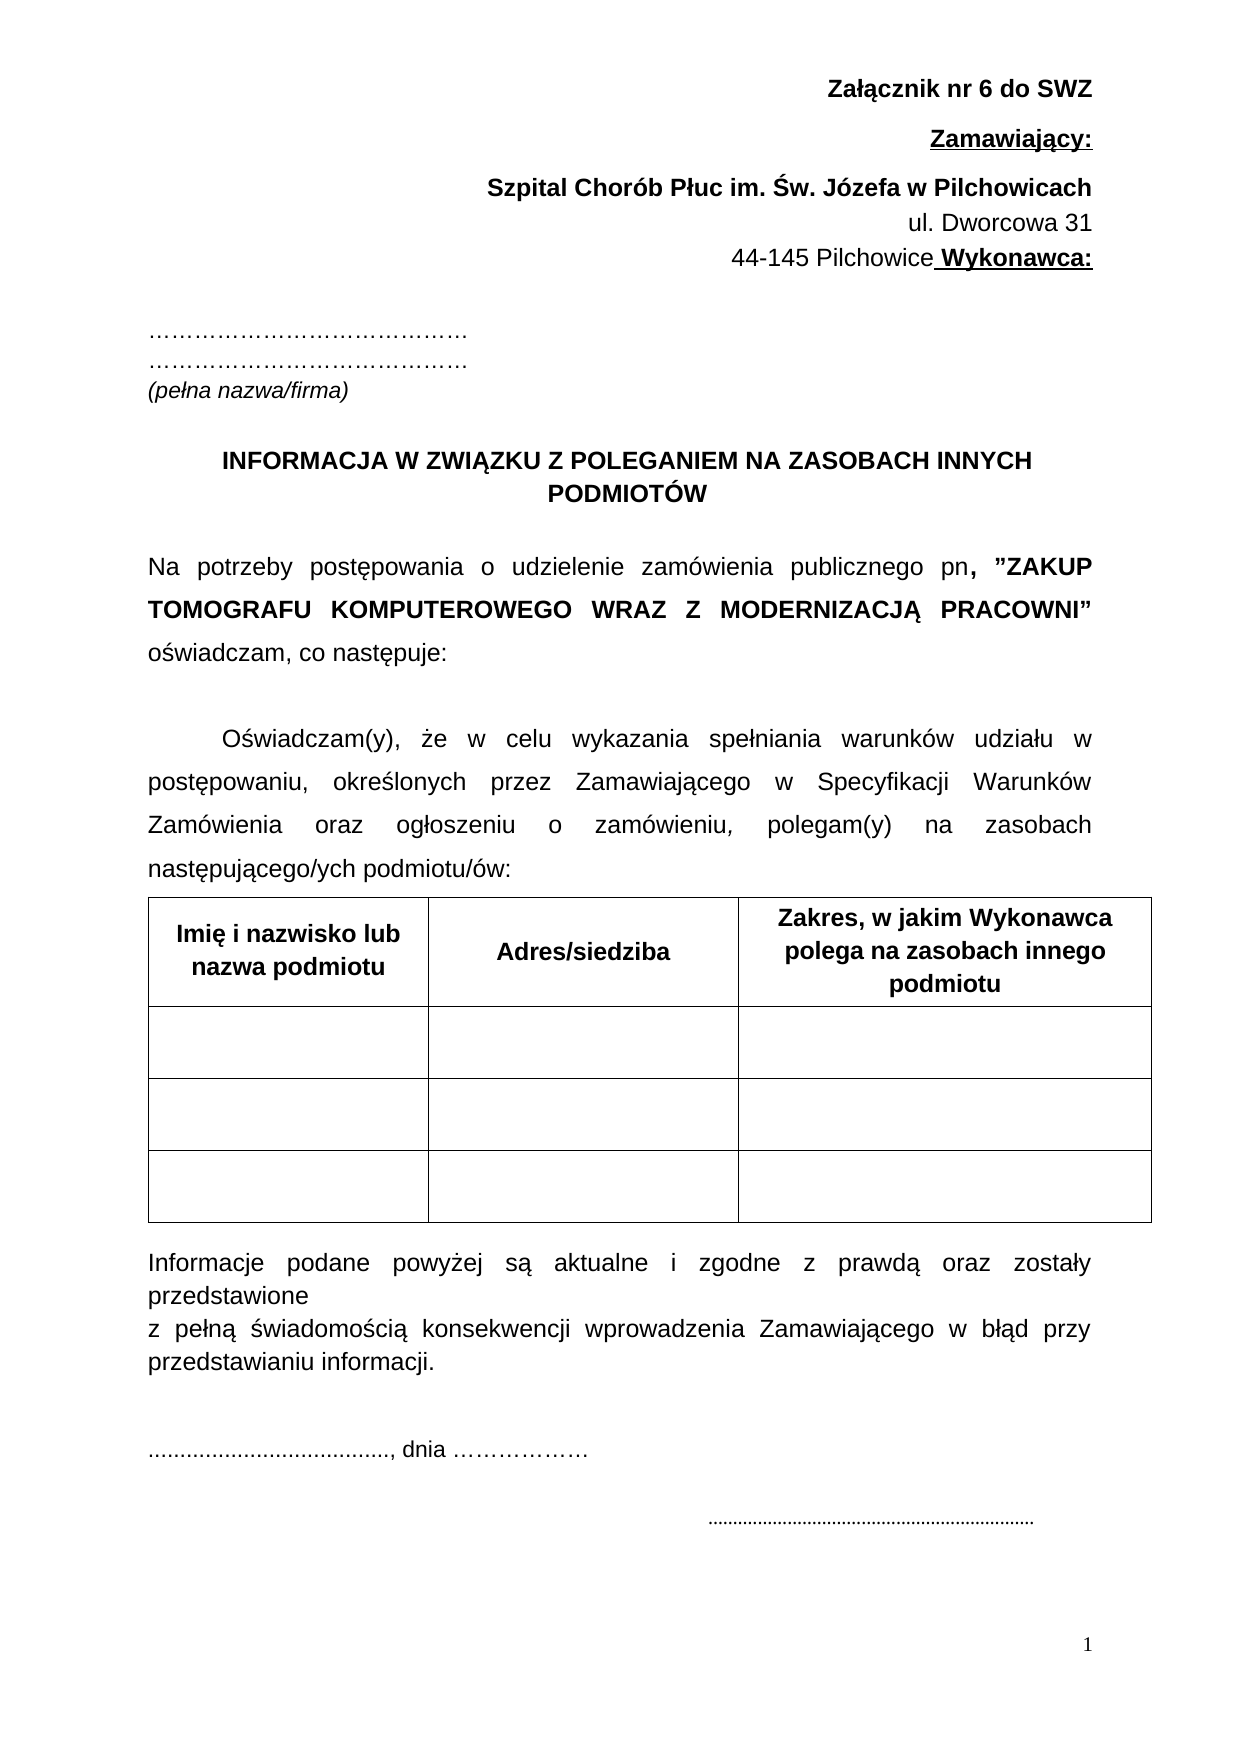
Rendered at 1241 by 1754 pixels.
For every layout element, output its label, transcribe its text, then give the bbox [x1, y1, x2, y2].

text Szpital Chorób Płuc im. Św. Józefa w Pilchowicach [148, 173, 1092, 202]
table_header Zakres, w jakim Wykonawca polega na zasobach innego podmiotu [739, 898, 1151, 1006]
text 44-145 Pilchowice Wykonawca: [148, 243, 1092, 272]
table_cell [429, 1079, 738, 1150]
text Informacje podane powyżej są aktualne i zgodne z prawdą oraz zostały przedstawione z pełną świadomością konsekwencji wprowadzenia Zamawiającego w błąd przy przedstawianiu informacji. [148, 1248, 1092, 1376]
text …………………………………… [148, 317, 472, 343]
table_cell [149, 1079, 428, 1150]
text ......................................, dnia ……………… [148, 1436, 1092, 1462]
table_cell [739, 1007, 1151, 1078]
table_cell [739, 1079, 1151, 1150]
text ul. Dworcowa 31 [148, 208, 1092, 237]
text Zamawiający: [694, 124, 1092, 153]
table_cell [429, 1151, 738, 1222]
text (pełna nazwa/firma) [148, 377, 472, 403]
table_cell [739, 1151, 1151, 1222]
table_cell [149, 1007, 428, 1078]
table_cell [429, 1007, 738, 1078]
text .………………………….……………………………. [650, 1504, 1092, 1530]
text INFORMACJA W ZWIĄZKU Z POLEGANIEM NA ZASOBACH INNYCH PODMIOTÓW [148, 446, 1107, 508]
text Na potrzeby postępowania o udzielenie zamówienia publicznego pn, ”ZAKUP TOMOGRAFU KOMPUTEROWEGO WRAZ Z MODERNIZACJĄ PRACOWNI” oświadczam, co następuje: [148, 552, 1092, 667]
table_cell [149, 1151, 428, 1222]
text Oświadczam(y), że w celu wykazania spełniania warunków udziału w postępowaniu, określonych przez Zamawiającego w Specyfikacji Warunków Zamówienia oraz ogłoszeniu o zamówieniu, polegam(y) na zasobach następującego/ych podmiotu/ów: [148, 724, 1092, 882]
table_header Imię i nazwisko lub nazwa podmiotu [149, 898, 428, 1006]
table_header Adres/siedziba [429, 898, 738, 1006]
text …………………………………… [148, 347, 472, 373]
+ + + + +
Instructions to follow =>
Tally the lines of the entries that carry the word "Zamawiającego" and say only that number.

Answer to this task =>
2